#### What you are asked to do
Looking at the material below, work out how many of its lines hold the string "folding". Give that figure alone.
── Data extracts
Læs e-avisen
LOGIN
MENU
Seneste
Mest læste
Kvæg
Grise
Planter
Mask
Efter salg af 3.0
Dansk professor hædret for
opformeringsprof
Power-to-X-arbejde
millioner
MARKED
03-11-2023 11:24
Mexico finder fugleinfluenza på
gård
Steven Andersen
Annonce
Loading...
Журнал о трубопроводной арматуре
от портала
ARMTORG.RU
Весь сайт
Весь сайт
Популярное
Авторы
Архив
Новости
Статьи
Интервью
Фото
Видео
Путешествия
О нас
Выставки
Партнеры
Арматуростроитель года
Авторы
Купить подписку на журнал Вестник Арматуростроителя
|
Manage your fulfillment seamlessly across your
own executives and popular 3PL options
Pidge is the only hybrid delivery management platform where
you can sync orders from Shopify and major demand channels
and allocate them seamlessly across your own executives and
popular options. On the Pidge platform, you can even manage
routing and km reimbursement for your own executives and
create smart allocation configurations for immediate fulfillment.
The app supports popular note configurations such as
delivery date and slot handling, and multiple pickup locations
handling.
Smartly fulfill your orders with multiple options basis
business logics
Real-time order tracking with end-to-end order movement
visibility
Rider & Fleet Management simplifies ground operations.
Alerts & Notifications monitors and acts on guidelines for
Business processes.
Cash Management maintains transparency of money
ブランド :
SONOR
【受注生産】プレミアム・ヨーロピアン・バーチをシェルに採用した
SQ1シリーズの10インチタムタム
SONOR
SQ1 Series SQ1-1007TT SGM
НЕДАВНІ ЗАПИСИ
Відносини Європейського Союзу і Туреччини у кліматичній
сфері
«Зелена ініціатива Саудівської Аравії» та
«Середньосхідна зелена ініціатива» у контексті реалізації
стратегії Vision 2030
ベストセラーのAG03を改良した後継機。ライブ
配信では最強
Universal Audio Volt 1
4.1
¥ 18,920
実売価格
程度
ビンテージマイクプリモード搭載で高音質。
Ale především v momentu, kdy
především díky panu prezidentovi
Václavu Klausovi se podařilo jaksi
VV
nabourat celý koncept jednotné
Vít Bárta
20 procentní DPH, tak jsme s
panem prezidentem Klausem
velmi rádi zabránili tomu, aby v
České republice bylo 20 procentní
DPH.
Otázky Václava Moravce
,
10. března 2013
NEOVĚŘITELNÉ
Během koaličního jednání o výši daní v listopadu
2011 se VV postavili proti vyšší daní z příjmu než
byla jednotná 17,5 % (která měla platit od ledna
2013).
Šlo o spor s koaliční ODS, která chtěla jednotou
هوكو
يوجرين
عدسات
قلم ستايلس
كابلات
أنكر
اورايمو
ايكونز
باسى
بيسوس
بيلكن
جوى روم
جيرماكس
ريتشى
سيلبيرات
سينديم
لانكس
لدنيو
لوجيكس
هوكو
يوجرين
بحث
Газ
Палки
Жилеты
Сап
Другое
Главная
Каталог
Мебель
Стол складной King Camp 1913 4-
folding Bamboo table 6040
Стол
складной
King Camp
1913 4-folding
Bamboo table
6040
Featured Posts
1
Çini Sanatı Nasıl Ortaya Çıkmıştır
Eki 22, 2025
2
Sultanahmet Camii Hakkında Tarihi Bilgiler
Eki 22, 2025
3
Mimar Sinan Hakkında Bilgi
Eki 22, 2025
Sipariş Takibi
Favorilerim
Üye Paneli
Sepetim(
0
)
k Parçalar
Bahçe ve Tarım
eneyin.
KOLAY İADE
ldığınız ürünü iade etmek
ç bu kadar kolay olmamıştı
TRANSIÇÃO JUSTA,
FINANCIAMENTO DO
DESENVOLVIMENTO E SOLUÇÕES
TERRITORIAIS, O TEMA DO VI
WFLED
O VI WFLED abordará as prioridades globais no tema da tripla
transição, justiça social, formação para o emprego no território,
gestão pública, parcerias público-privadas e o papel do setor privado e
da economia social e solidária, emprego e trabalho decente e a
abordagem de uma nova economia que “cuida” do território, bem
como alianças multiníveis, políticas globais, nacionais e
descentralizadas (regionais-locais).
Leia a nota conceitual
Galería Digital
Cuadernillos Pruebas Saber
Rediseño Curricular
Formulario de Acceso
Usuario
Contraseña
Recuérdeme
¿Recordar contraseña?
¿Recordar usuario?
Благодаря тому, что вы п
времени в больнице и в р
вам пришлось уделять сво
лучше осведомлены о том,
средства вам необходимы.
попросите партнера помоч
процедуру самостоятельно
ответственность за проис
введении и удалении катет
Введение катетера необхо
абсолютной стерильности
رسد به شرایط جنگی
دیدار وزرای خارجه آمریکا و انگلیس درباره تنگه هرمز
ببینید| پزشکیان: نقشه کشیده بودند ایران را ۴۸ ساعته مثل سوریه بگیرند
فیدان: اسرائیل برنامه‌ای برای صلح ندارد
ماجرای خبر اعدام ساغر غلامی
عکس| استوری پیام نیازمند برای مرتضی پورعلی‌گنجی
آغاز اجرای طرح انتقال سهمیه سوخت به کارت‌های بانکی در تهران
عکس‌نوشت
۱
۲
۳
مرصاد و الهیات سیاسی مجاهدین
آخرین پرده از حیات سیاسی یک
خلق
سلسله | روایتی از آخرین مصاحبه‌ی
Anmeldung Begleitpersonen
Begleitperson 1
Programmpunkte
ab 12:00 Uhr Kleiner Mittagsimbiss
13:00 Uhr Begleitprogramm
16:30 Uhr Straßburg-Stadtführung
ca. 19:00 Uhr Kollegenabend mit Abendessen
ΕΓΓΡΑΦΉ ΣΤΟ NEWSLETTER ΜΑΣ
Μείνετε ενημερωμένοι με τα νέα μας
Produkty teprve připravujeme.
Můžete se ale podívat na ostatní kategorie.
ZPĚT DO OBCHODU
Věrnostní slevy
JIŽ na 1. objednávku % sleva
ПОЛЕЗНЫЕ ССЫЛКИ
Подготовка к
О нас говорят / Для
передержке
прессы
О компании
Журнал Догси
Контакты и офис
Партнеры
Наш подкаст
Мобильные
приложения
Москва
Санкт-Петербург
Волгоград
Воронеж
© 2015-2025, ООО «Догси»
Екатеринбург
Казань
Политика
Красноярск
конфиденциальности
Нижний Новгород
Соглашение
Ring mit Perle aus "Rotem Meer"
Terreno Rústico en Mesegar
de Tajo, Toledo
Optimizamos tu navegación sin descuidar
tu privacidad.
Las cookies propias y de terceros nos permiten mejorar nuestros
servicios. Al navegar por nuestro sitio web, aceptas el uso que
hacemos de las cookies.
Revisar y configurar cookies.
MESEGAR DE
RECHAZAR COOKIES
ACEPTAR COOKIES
────
#### Task output
2